The talk was a typical Floridian fluent and engaging discourse, ranging over a wide area of technical and philosophical topics, and seamlessly merging a broad account of developing digital technology with long-standing ethical issues and dilemmas. This was focused around around the idea that we are now all ‘onlife’: neither online nor offline (a very 1990s binary distinction), but always at the same time both in the real world and also connected digitally. A new, and striking, thought offered by Floridi was that “the digital inscribes the world”. It does not merely describe it, not does it prescribe it: rather the digital adds to the world – “more pages in the book of nature” – creating the infosphere, which we share with biological and artificial agents.

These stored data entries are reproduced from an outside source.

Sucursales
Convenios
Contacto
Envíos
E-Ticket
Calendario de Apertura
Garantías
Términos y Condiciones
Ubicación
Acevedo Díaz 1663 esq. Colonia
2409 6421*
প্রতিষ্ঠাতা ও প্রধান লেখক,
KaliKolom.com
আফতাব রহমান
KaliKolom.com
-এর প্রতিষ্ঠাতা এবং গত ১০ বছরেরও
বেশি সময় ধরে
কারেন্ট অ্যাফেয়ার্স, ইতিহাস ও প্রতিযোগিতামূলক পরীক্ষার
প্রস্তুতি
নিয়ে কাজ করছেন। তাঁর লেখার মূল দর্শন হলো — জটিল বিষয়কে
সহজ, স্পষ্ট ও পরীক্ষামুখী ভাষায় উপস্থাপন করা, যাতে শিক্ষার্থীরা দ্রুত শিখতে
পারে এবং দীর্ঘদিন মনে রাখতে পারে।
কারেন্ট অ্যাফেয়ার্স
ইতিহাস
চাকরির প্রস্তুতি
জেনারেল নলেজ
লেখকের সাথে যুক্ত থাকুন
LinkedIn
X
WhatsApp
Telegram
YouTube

I was particularly impressed by Floridi’s identification of a cultural neo-dualism; a new divide among the academics and practitioners who focus on information and data. This he saw as a new form of the “two cultures”, originally propounded by C.P Snow as the distinction between the sciences and the humanities. There are, he argued, two approaches: one which emphasises data, pattern, syntax, and quantitative methodology; one which favours information, meaning, semantics, and qualitative methods. There are forces pulling the two apart in the data science and information science disciplines, creating a divide which, he believed, would be terrible if it were to become permanent. He named the Alan Turing Institute and the Oxford Internet Institute, his own institution, as “the good forces fighting the split”.
In our own small way, in our courses and research at #citylis, City University London, we have always tried to promote a vision of information science which encompasses both approaches. It is gratifying to get such authoritative philosophical underpinnings for our perspective.
A video of the talk, about an hour long, can be found on YouTube. It is well worth viewing by anyone interested in where the information disciplines are going, and some of the new, and very practical, issues and dilemmas arising.